I have a system of two bivariate polynomials of degree 3 and would like to find its roots. With the help of resultants I project the system first at x-axis, then at y-axis, thus obtaining two univariate polynomial of degree 9 (Bezout's theorem). I know how to find the roots (or more precisely: the isolating intervals) of a univariate polynomial with arbitrary precision but I dont know how to make sure ("to certify") that a root of the first polynomial is also a root of the second polynomial.
How to find such pairs of intervals of these two univariate polynomials that will surely be also the roots of the original polynomial system?
First, you do not simply want to compare roots of univariate polynomials $f$ and $g$. For this task, you first determine isolating intervals for the roots of $f$ and $g$ and check whether they overlap. If no, the roots are distinct; otherwise compute $h = \operatorname{gcd}(f,g)$ and check the sign of (the square-free part of) $h$ at the endpoints of the intersection of the isolating intervals.

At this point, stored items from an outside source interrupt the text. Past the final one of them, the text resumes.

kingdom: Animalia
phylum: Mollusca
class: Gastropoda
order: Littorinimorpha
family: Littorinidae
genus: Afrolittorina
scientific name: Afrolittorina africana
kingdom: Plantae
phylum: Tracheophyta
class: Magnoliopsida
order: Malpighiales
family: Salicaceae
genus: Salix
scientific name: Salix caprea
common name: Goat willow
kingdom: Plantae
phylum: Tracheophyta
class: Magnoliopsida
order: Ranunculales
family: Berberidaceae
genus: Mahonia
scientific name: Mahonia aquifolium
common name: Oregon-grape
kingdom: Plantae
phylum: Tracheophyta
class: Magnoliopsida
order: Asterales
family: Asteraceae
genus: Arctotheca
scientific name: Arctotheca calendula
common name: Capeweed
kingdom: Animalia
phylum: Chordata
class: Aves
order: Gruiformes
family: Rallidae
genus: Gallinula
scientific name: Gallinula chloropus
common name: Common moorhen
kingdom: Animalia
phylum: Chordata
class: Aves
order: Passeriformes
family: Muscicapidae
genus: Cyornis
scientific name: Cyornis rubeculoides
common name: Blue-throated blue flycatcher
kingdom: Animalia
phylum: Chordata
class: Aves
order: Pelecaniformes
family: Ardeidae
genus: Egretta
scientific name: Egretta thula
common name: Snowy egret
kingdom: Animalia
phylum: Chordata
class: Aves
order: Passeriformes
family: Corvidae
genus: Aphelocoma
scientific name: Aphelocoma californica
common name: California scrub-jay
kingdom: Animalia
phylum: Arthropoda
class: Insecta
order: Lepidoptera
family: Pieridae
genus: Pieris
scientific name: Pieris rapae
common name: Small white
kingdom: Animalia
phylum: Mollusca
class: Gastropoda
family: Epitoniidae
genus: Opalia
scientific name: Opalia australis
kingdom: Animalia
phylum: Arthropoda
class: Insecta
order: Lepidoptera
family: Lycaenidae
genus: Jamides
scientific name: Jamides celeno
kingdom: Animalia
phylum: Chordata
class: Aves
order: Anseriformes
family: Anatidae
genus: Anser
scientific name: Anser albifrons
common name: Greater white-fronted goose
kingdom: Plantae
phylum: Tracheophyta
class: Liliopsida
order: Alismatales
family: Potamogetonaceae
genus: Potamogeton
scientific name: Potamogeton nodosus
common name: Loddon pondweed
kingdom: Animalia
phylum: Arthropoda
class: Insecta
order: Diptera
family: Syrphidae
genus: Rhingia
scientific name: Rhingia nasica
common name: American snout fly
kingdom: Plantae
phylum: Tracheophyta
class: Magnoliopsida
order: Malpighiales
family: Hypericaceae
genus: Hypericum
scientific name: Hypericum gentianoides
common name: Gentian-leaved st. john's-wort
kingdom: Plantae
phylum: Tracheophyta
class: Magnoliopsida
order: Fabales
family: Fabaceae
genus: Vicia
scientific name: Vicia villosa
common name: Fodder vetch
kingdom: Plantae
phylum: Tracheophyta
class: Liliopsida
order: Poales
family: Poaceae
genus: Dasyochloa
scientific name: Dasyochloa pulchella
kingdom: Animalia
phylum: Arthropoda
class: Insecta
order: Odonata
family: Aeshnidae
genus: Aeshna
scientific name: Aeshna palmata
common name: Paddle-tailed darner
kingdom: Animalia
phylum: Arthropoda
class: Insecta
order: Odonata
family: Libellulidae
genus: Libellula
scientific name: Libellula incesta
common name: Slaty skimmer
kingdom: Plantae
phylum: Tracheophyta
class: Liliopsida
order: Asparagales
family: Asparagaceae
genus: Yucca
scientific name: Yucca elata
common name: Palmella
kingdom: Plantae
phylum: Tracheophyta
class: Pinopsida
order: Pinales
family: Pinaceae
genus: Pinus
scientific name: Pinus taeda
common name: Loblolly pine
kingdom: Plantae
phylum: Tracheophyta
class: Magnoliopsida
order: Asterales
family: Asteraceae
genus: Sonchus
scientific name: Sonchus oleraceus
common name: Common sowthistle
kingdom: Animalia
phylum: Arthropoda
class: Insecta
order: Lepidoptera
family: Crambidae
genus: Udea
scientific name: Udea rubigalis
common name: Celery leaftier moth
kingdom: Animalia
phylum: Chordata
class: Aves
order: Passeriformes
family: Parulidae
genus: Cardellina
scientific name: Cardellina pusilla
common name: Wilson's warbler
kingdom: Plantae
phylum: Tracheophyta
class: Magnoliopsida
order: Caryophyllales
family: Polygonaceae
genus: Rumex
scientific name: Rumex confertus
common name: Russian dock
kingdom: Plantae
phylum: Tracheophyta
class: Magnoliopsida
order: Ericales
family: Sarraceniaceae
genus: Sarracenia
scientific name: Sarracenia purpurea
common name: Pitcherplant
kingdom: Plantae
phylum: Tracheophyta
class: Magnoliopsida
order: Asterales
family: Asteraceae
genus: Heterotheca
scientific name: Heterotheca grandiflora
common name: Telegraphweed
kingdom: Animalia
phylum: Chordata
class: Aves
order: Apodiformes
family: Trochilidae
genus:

If the signs are different, the corresponding roots of $f$ and $g$ are identical.
For certifying solutions of the bivariate system (say, $F = G = 0$), however, it will not suffice to compare roots of the resultant polynomials. In your example, you can determine the nine projections on the x-axis and nine on the y-axis; but this leaves you with a grid of 81 candidate solutions for the system. You will eventually be able to discard the non-solutions using interval arithmetic, if you refine the isolating intervals of the resultants sufficiently well: it will turn out that, for a non-solution, either $F \ne 0$ or $G \ne 0$. If you know a priori that the system is in generic position (that is, you have no solutions with higher multiplicity, such as tangential intersections between the algebraic curves described by the bivariate polynomials), and all solutions are real (or you work over the complex numbers), this could suffice.
Otherwise, you need to work harder to derive a certificate / stop condition / termination criterion for the actual solutions. This is non-trivial, and the key point of research on the Cylindrical Algebraic Decomposition (CAD) method. For the current state-of-the-art algorithm in that sector as well as references, have a look at On the complexity of computing with planar algebraic curves (disclaimer: I'm one of the authors).